Her words dissolved into incoherent fury as she was dragged from the room, heels scraping uselessly against the floor, her shrieks echoing down the corridor long after she was gone.
Madeline barely registered any of it. Her world had narrowed to a single, horrifying point.
Wilhelm lay on the floor where he had fallen with one knee drawn slightly beneath him and one hand braced against the boards as though sheer will might force his body upright. His breathing was rough and uneven. Each inhale was visibly controlled, and her gaze locked instantly on the dark stain spreading across his shoulder, soaking steadily into the fabric of his coat.Blood.
A cold wave crashed through her.
“Untie her!” Wilhelm barked hoarsely, his voice strained but unmistakably furious, already trying to push himself up despite the constable reaching instinctively to steady him.
A man knelt beside Madeline at once. With quick and practiced fingers, he worked at the knots binding her wrists. The rope burned as it loosened, sensation rushing back painfully, but she barely noticed.
The moment her hands were free, she surged forward. The chair toppled backward with a sharp clatter as she dropped to her knees beside Wilhelm. Her skirts tangled beneath her. Her entire body shook so violently she could barely hold herself upright.
“Oh God—” The words broke apart on her tongue. Her hands hovered uselessly over him, afraid to touch, afraid not to. “You’re hurt. You’re hurting!”
Her breath came in short, panicked gasps. Tears blurred her vision as the full weight of it crashed down on her all at once.
“This is my fault,” she sobbed, the words spilling out in a rush she could not stop. “I never should have left. I never should have?—”
Her hands finally found him, clutching at his coat, her fingers coming away slick and red as she pressed instinctively against his shoulder, terror roaring through her with renewed force.
He looked up at her then, and despite the pain etched sharply across his features, he smiled.
“There you are,” he said softly, as though greeting her after a long separation rather than lying wounded on the floor. “I’ve been looking for you.”
The words struck with devastating force, the double meaning unmistakable. He must have searched for her through roads and inns. And he had been searching for her in the quiet spaces of his life long before she ever arrived.
Madeline broke. She collapsed against him with a sob. Her hands clutched his coat as though she might tie him to the world through sheer force of will. “I’m so sorry,” she cried. “You shouldn’t have come. You shouldn’t have gotten yourself shot for me.”
His uninjured arm came around her immediately, strong and sure, pulling her close despite the constables’ protests. “Hush,” he murmured, his breath brushing against her temple. “I would do it again. I would do worse.”
She pulled back just enough to look at him. Madeline’s tears streaked her cheeks.

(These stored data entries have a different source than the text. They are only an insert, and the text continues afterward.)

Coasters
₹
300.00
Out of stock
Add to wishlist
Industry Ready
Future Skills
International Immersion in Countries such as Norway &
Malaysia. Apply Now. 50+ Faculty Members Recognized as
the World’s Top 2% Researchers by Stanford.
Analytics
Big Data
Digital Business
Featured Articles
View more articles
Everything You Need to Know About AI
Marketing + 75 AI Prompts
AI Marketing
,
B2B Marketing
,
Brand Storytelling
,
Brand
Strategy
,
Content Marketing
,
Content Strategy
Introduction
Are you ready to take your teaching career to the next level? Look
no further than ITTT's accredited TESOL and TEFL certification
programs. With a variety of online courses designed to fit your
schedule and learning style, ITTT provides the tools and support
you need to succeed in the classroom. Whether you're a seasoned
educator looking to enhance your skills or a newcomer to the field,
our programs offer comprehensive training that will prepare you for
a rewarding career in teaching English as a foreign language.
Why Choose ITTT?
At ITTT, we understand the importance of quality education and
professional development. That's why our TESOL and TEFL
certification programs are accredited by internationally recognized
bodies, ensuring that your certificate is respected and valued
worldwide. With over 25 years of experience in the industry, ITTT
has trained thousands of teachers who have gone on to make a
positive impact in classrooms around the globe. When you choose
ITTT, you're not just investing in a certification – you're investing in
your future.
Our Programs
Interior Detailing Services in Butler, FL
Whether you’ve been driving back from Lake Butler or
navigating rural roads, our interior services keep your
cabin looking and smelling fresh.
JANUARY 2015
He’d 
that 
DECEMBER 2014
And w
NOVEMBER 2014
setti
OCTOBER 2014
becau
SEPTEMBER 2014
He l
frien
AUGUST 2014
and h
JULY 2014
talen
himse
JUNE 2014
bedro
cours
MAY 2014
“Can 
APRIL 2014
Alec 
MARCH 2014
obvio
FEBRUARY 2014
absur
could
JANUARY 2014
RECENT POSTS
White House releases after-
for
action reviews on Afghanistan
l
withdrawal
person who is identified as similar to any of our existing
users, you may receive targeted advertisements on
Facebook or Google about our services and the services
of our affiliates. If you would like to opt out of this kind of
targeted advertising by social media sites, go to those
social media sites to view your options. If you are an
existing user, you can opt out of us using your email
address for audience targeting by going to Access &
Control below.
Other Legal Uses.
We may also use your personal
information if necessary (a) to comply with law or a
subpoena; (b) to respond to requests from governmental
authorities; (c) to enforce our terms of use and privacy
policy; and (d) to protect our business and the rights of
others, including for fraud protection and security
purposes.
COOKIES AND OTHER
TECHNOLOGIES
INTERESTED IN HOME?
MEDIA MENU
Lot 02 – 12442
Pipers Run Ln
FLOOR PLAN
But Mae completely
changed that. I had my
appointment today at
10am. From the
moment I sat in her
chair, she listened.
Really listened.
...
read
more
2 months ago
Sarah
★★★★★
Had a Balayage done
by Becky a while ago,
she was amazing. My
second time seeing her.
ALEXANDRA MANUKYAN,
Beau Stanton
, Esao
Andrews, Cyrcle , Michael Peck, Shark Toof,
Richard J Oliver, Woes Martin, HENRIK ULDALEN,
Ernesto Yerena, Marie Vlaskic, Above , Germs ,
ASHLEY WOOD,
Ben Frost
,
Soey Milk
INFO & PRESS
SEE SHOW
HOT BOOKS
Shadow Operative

Her heart ached with love and terror and overwhelming relief. “You frightened me,” she whispered.
His thumb brushed gently along her jaw, wiping away a tear with infinite care. “Youfrightened me,” he replied quietly. “Leaving like that.”
“I thought—” She swallowed hard. “I thought I was protecting you.”
“I don’t need protection from you,” he said. “I need you.”
The truth of it slammed into her, fierce and unrelenting. Desire surged hot and sudden through her fear, a visceral awareness of him alive beneath her hands, of the strength in his body, the heat of his skin, the way he held her even now as though nothing could tear her from him again.
Before she could speak, he leaned up and kissed her. The contact was firm and certain. His mouth silenced every protest, every apology she had left. She kissed him with desperate urgency, pouring into it all the love and terror and longing she had carried for him, her fingers threading into his hair as though to assure herself he was truly here.
They pulled apart only when breath failed them both.
“I love you,” Wilhelm said simply, the words unguarded.
Her heart felt too full for her chest to contain it. “I love you,” she answered without hesitation, the truth ringing clear and absolute between them.